In the first match of the actual tournament La Sombra and Misterioso Jr. overcame the team of El Hijo del Fantasma and Mephisto, as they were unable to get along as a team. Diamante and Volador Jr. defeated Stuka Jr. and Ephesto, Valiente and Psicosis II overcame La Mascara and El Felino and finally the returning champions, Máscara Dorada and Atlantis, defeated Maximo and Negro Casas to continue their success. In the second round Diamante and Volador Jr. defeated La Sombra and Misterioso Jr. as Volador Jr. pinned his former CMLL World Tag Team Championship partner. In the other match Atlanta and Dorada defeated El Felino and La Mascara as the two let the long running tension between their respective families influence their teamwork. In the semifinal Atlantis and Dorada proved why they were the last year's winners as they worked as a well organized team in victory over Volador Jr. and Diamante.

===Finals===
The finals took place on Friday February 25, 2011 and featured what was described as "teacher against teacher (Atlantis and Blue Panther), Young against Youth (Dorada and Rojo), Warrior against Warrior" (Both Atlantis and Rojo were members of Los Guerreros del Infierno or "The Infernal Warriors"). At the end of the first fall Máscara Dorada forced Dragón Rojo Jr. to the floor, then leap over the top rope onto Rojo Jr.. executing a difficult, high risk move.
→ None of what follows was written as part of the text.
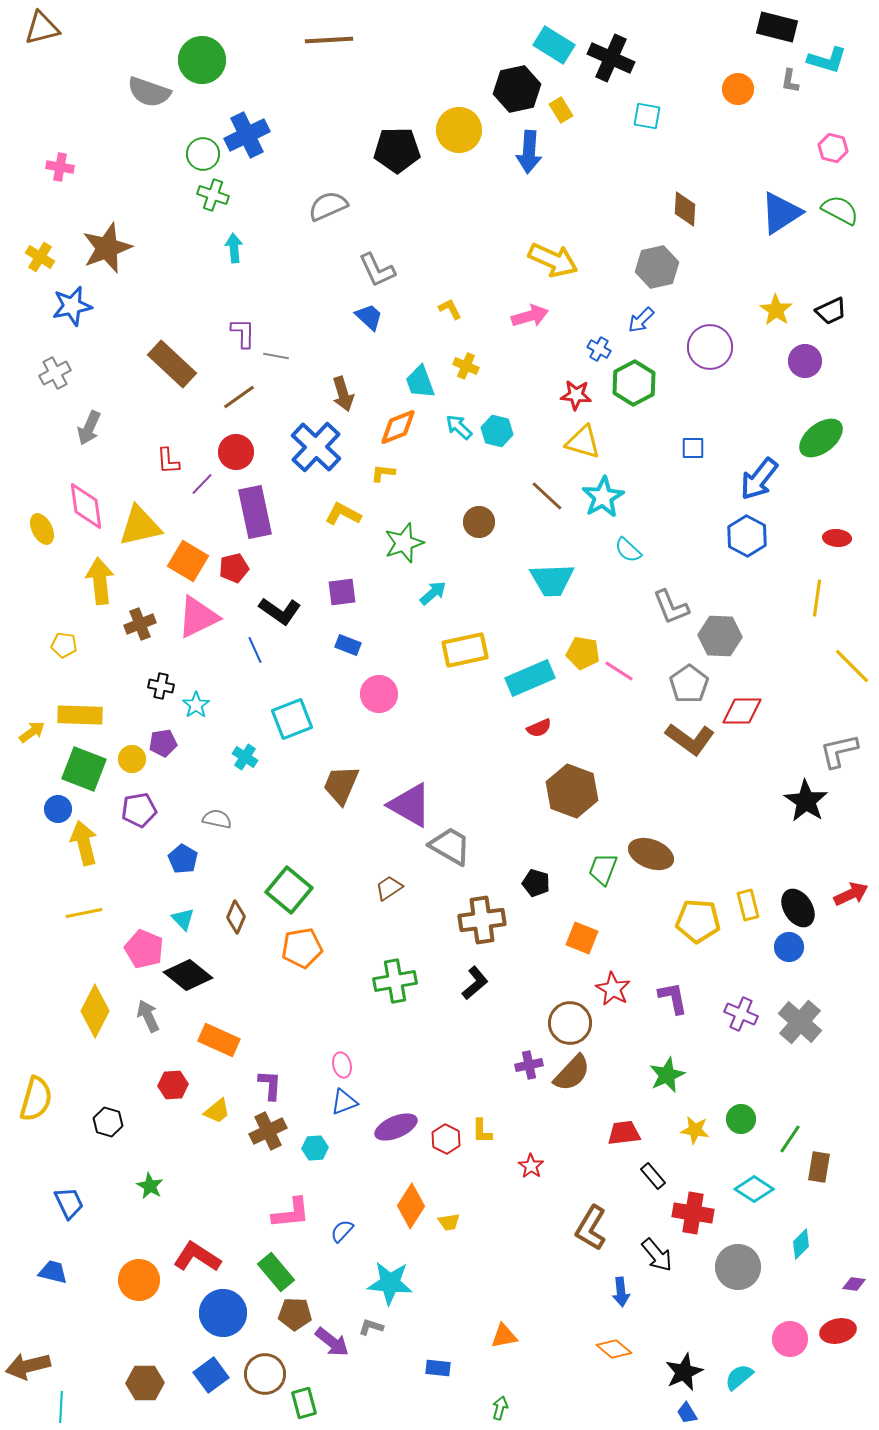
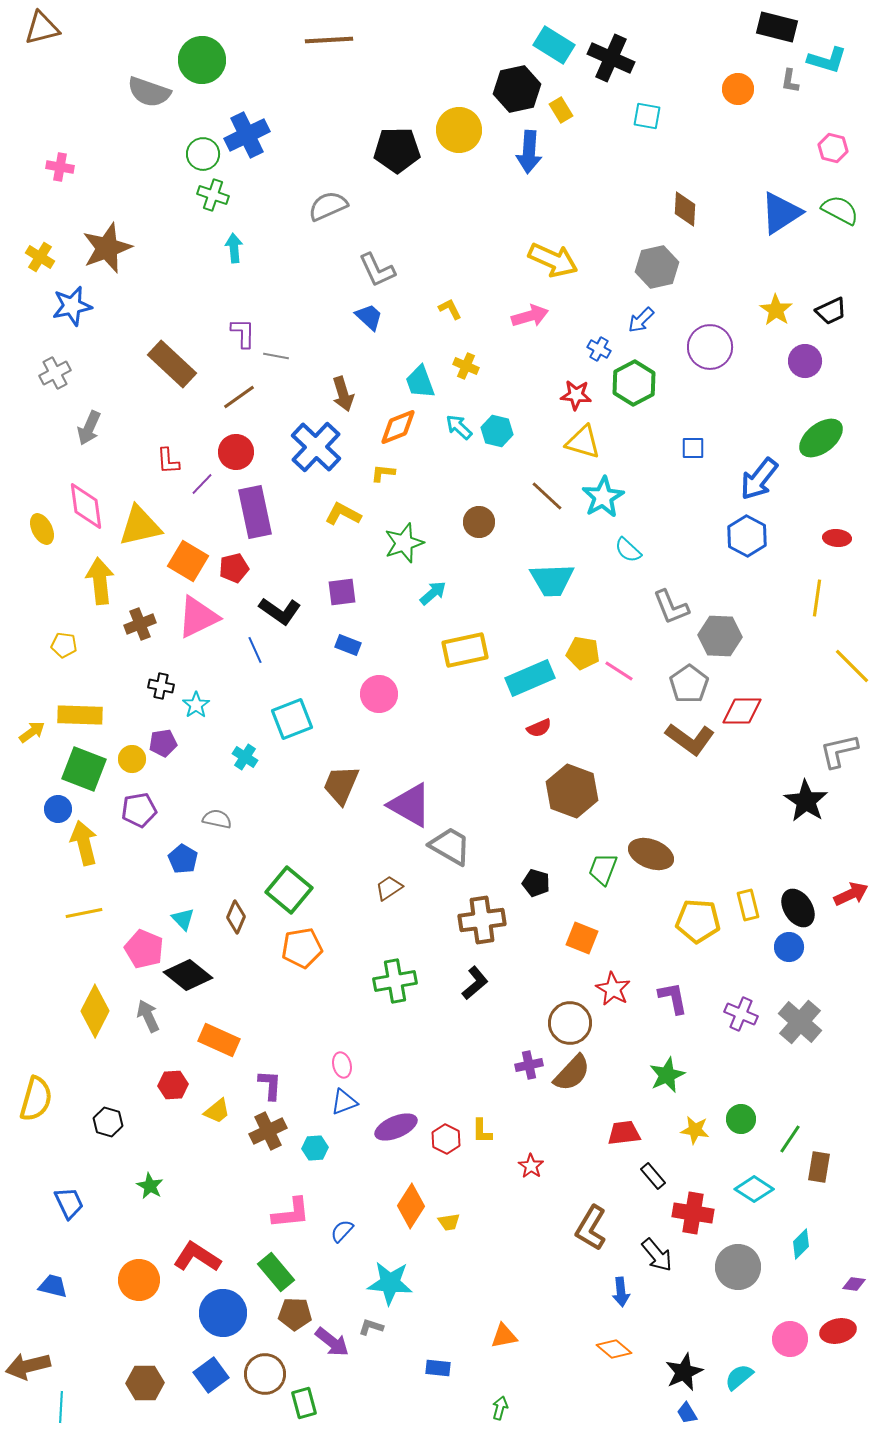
blue trapezoid at (53, 1272): moved 14 px down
While the two young wrestlers were on the floor Atlantis pinned Blue Panther to take the first fall of the match for his team. In the second fall Dragón Rojo Jr. kicks Dorada out of the ring and is then almost pinned by Atlantis, but Panther saved his Rudo partner, putting aside their issues for the good of the tournament. The second fall comes to an end as Blue Panther forces Atlantis to submit. The first two falls came quickly, while the third fall was prolonged, seeing both teams have the advantage at different times during the match. At one point Máscara Dorada uses the tension of the top rope to propel him over fifteen feet over the floor as he flips onto Dragón Rojo Jr. on the floor, flawlessly executing a move known as an Asai Moonsault. The deciding fall comes when Atlantis forces Blue Panther to submit simultaneously with Dorada forcing Rojo Jr. to submit as well to win the tournament for the second time in a row.

===Aftermath===
The repeat winners Máscara Dorada and Atlantis did not actually team up again after the tournament was over, nor did they have any storyline between them as a fall out of the tournament. In August 2011 Atlantis turned Tecnico and as a result the team was not able to team up for a third time in 2012. None of the other Parejas Increibles pairings extended into a longer-running storyline between the two partners.